La réglementation est acceptée, mais crainte d’un durcissement massif

La réglementation est perçue de manière ambivalente. Pour une majorité de courtiers (54%), elle constitue une « contrainte » nécessaire, inhérente à un secteur fortement régulé. Toutefois, près d’un quart la considère comme un frein majeur à l’exercice du métier, et très peu y voient un véritable levier de développement où de développement d’opportunités..

Surtout, la profession exprime une crainte très forte d’un durcissement réglementaire à court terme. Plus de 8 courtiers sur 10 redoutent une intensification des obligations d’ici 2026, dont une majorité (58%° de façon marquée. Cette anticipation semble pèser lourdement sur la perception de l’avenir, en particulier pour les structures les plus petites.

Digital et technologie : un levier assumé

Sur le terrain de la transformation numérique, le message est clair : le virage est déjà pris. La quasi-totalité des répondants considère que leur cabinet est aujourd’hui bien digitalisé, et les outils sont perçus presque unanimement comme un gain de productivité, et non comme une contrainte.

Mieux encore, la technologie : digitalisation, automatisation, intelligence artificielle,… est majoritairement vue comme un facteur de transformation profonde du métier, voire comme un moyen de renforcer le rôle du courtier de proximité.
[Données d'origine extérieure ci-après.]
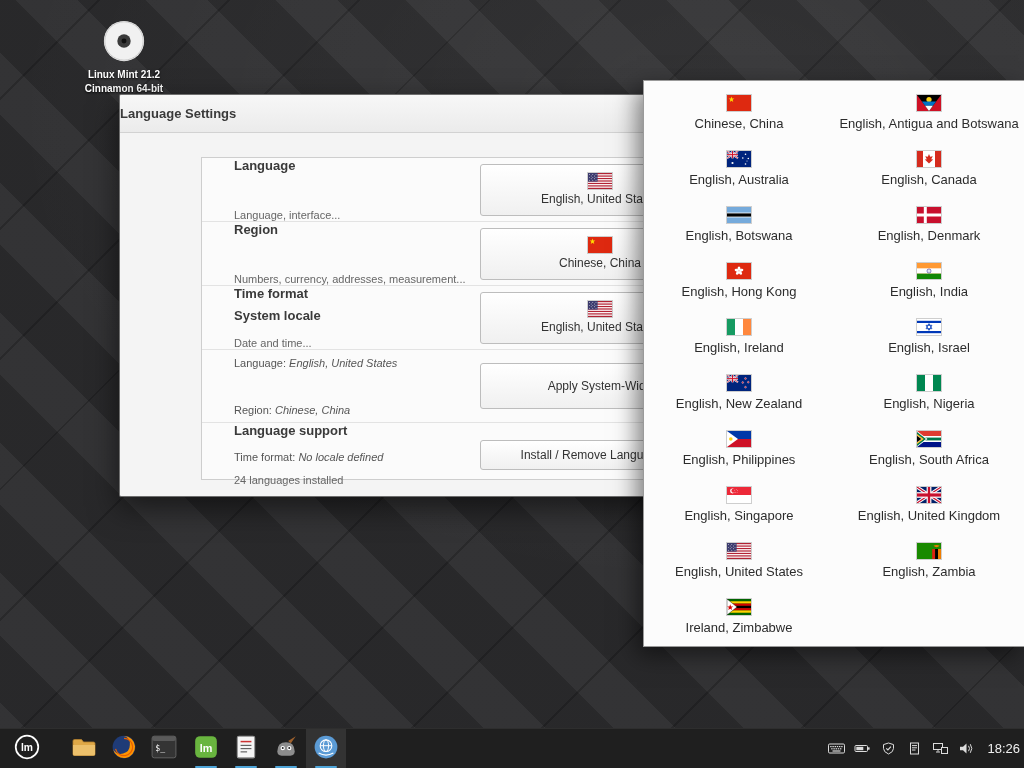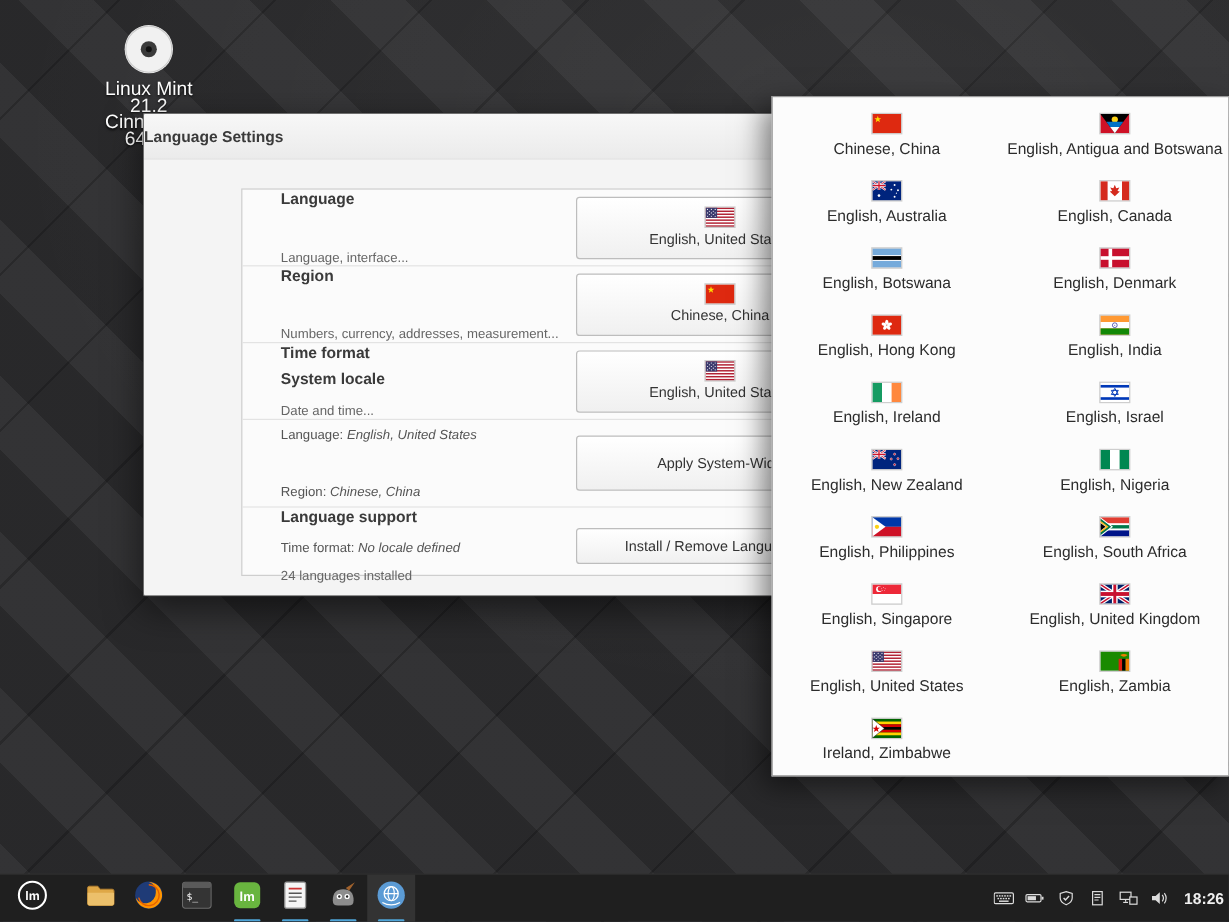--- a/index.html
+++ b/index.html
@@ -11,21 +11,21 @@
       radial-gradient(1200px 800px at 70% 15%, rgba(255,255,255,0.05), transparent 60%),
       repeating-linear-gradient(45deg, rgba(0,0,0,0.20) 0 2px, transparent 2px 92px),
       repeating-linear-gradient(-45deg, rgba(0,0,0,0.20) 0 2px, transparent 2px 92px),
       repeating-linear-gradient(45deg, rgba(255,255,255,0.025) 0 46px, rgba(0,0,0,0.12) 46px 92px),
       #2e2e30;
   }
 
   
   .desktop-icon { position:absolute; left:84px; top:18px; width:80px; text-align:center; cursor:pointer; z-index:1; }
   .desktop-icon .disc { width:46px; height:46px; margin:0 auto; }
-  .desktop-icon .lbl { margin-top:4px; font-size:16px; line-height:14px; color:#fff; text-shadow:0 1px 2px rgba(0,0,0,0.9); }
+  .desktop-icon .lbl { margin-top:4px; font-size:10px; line-height:14px; color:#fff; text-shadow:0 1px 2px rgba(0,0,0,0.9);font-weight:bold; }
 
   
   .window {
     position:absolute; left:119px; top:94px; width:666px; height:403px;
     background:#f4f4f4; border:1px solid rgba(0,0,0,0.55); border-radius:2px;
     box-shadow:0 10px 30px rgba(0,0,0,0.55); z-index:5;
   }
   .titlebar {
     height:38px; background:linear-gradient(#f7f7f7,#ebebeb);
     border-bottom:1px solid #d2d2d2; display:flex; align-items:center; justify-content:flex-start;
@@ -77,21 +77,21 @@
   .tb-btn svg { width:26px; height:26px; }
   .tb-menu { width:46px; }
   .tb-group { display:flex; align-items:center; }
   .tb-launchers { margin-left:14px; }
   .tb-windows { margin-left:2px; }
   .tb-win::after { content:""; position:absolute; left:9px; right:9px; bottom:1px; height:2px; background:#4fa5d8; border-radius:1px; }
   .tb-win.active { background:rgba(255,255,255,0.09); }
   .tray { margin-left:auto; display:flex; align-items:center; gap:9px; padding-right:8px; }
   .tray-icon { width:17px; height:15px; display:flex; align-items:center; justify-content:center; cursor:pointer; }
   .tray-icon svg { width:17px; height:15px; }
-  .clock { font-size:13px; font-weight:bold; color:#f0f0f0; margin-left:4px; cursor:default; }
+  .clock { font-size:13px; font-weight:normal; color:#f0f0f0; margin-left:4px; cursor:default; }
 </style>
 </head>
 <body>
 
 <div class="desktop-icon">
   <div class="disc">
     <svg viewBox="0 0 48 48">
         <circle cx="24" cy="24" r="21" fill="#f1f1f1"></circle>
         <circle cx="24" cy="24" r="20" fill="none" stroke="#c9c9c9"></circle>
         <circle cx="24" cy="24" r="7" fill="#3a3a3a"></circle>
Les craintes de fragilisation ou de disparition du modèle « courtiers de proximité » à cause du digital restent très marginales.

Ces résultats ne semblent pas totalement en ligne avec l’article (Les Echos du 03/01/2026) « Des dominos vont tomber, ou comment l’IA va redéfinir les modèles de vente dans l’assurance » qui évoque « L’IA devrait bouleverser les équilibres établis dans la distribution d’assurance. Les courtiers de proximité et les comparateurs en ligne sont les plus menacés, selon une étude.« 

Un avenir sous pression

À moyen terme, la majorité des courtiers d’assurance envisage une stabilité de leur activité, mais plus d’un tiers évoquent déjà la possibilité d’un regroupement ou d’une cession. Ce chiffre illustre la montée en puissance des logiques de consolidation, souvent perçues comme une réponse aux contraintes économiques et réglementaires.

À horizon cinq ans, le verdict est sans ambiguïté : le courtier de proximité restera un acteur important du secteur de l’assurance, mais sous pression croissante. Très peu imaginent une marginalisation, et aucun ne parle, pour ce métier, de disparition pure et simple.

Un panel expérimenté, très ancrée dans la réalité du terrain

Le profil des répondants éclaire fortement ces résultats. La majorité sont dirigeants de cabinets, souvent à la tête de structures très petites (81% ont 5 collaborateurs ou moins) parfois unipersonnelles. La profession interrogée est également très expérimentée, avec une ancienneté élevée dans le métier (85% des répondant ont entre 5 et 20 d’ancienneté dans le métier). Cette maturité explique sans doute la tonalité de l’enquête : ni alarmiste, ni naïve, mais profondément réaliste.

Un modèle qui tient, mais qui doit se rééquilibrer ?

Cette enquête montre que le courtage de proximité ne va pas mal. Il tient, il s’adapte, il continue de jouer un rôle central dans la relation de proximité pour l’assurance . Mais elle révèle aussi un modèle sous tension structurelle, où la croissance d’activité ne se traduit pas automatiquement par une amélioration économique, et où la charge administrative et réglementaire pèse de plus en plus lourdement sur des structures souvent modestes.

L’enjeu pour les années à venir n’est donc pas la survie du courtier de proximité, mais sa capacité à retrouver des marges de manœuvre, à gagner du temps utile, et à faire de la technologie un levier de croissance.